We started with a $7 cup of black bean, venison chili and found it so abundant that a $10 bowl would have been overkill. A good 12 ounces of very thick chili was crafted from black beans and chopped onions with small flecks of red pepper and tiny meatballs of lean, appropriately gamey ground venison. The black beans and onions nicely balanced what might otherwise have been a fairly strong game component. It was mildly hot-spicy but not at all burning, just a pleasant smoky heat. The chili was topped with a sprinkle of yellow and white cheese shreds and served with two buttery grilled Breadworks baguette rounds.
A piled-high pastrami sandwich ($14) more than lived up to its name. It was a huge sandwich loaded with close to a pound of thinly sliced, dark-brown, house-made sliced pastrami with the traditional fatty edges. It was built on lightly buttered grilled Breadworks rye to make a big square sandwich cut in half diagonally. The pastrami had been smeared with spicy brown mustard with a pile of sliced pickled red cabbage on top. The whole thing was almost too big to bite, and it was really delicious.
A side of Brussels sprouts ($1 upcharge) also came in a generous portion. Gently charred halved sprouts had been tossed with a savory balsamic and olive oil mix and deeply roasted until done but still firm. All the flavors came together with roasting to make a delicious veggie side.

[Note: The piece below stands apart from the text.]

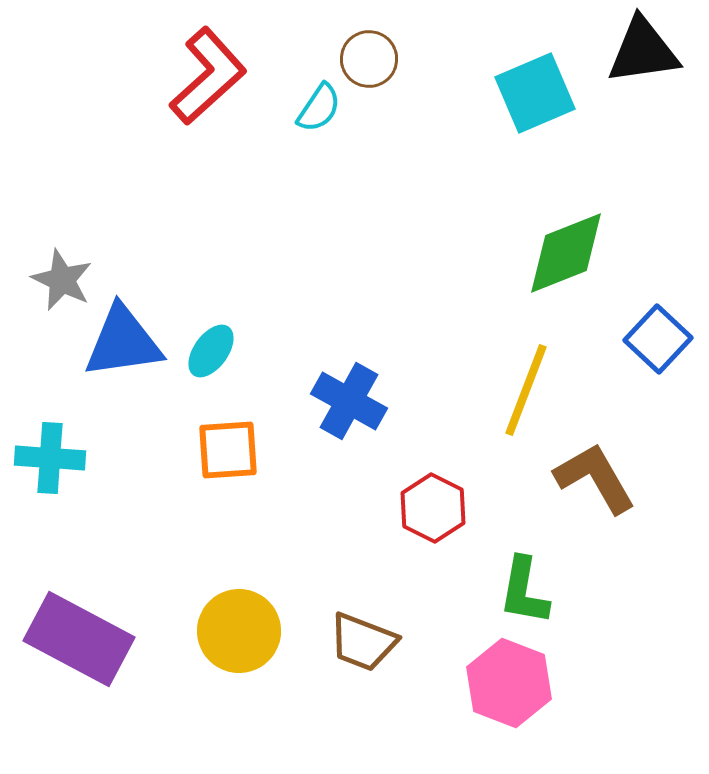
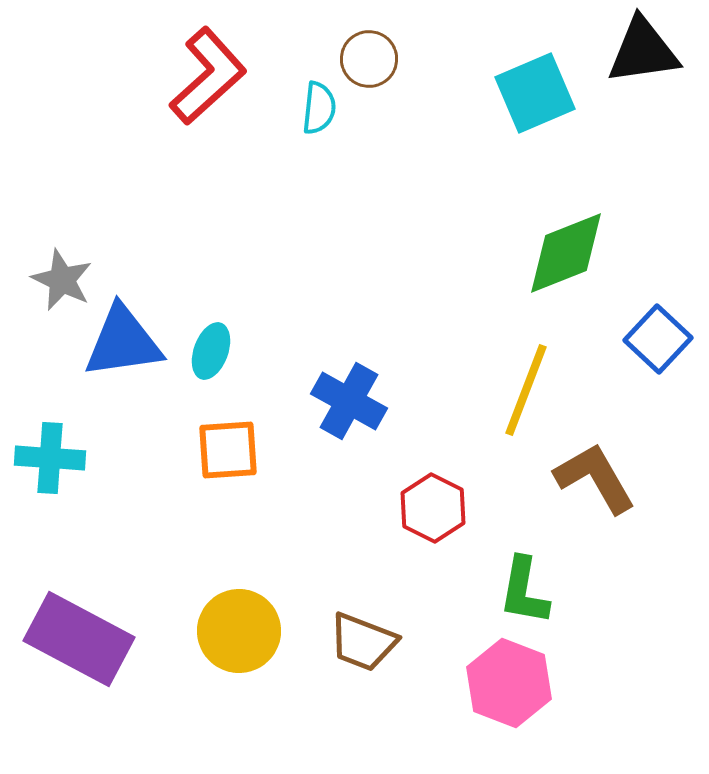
cyan semicircle: rotated 28 degrees counterclockwise
cyan ellipse: rotated 16 degrees counterclockwise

Bucatini puttanesca ($13) omits the usual anchovies, but the mix of bold flavors that replaced them more than made up for the loss. Enough thick bucatini pasta to fill a large bowl was sauced with a charred, ripe-tomato sauce flavored with bits of black kalamata olives, capers, chopped onion and garlic, pickled ginger, spicy heat, and Parmesan cheese shavings. It held its heat and al dente status all the way home. Warm, buttery slices of Breadworks baguette made it complete.
We finished with a warm, soft, sweet and seductive peanut-butter chocolate-chip cookie ($2) topped with a shake of crunchy sea salt. It was a perfect ending to a memorable meal.
An excellent lunch for two was $39.22 plus a $6.66 tip. (I tried to get the online system to take a larger tip, but the order wouldn’t go through until I accepted its highest option, 18%.)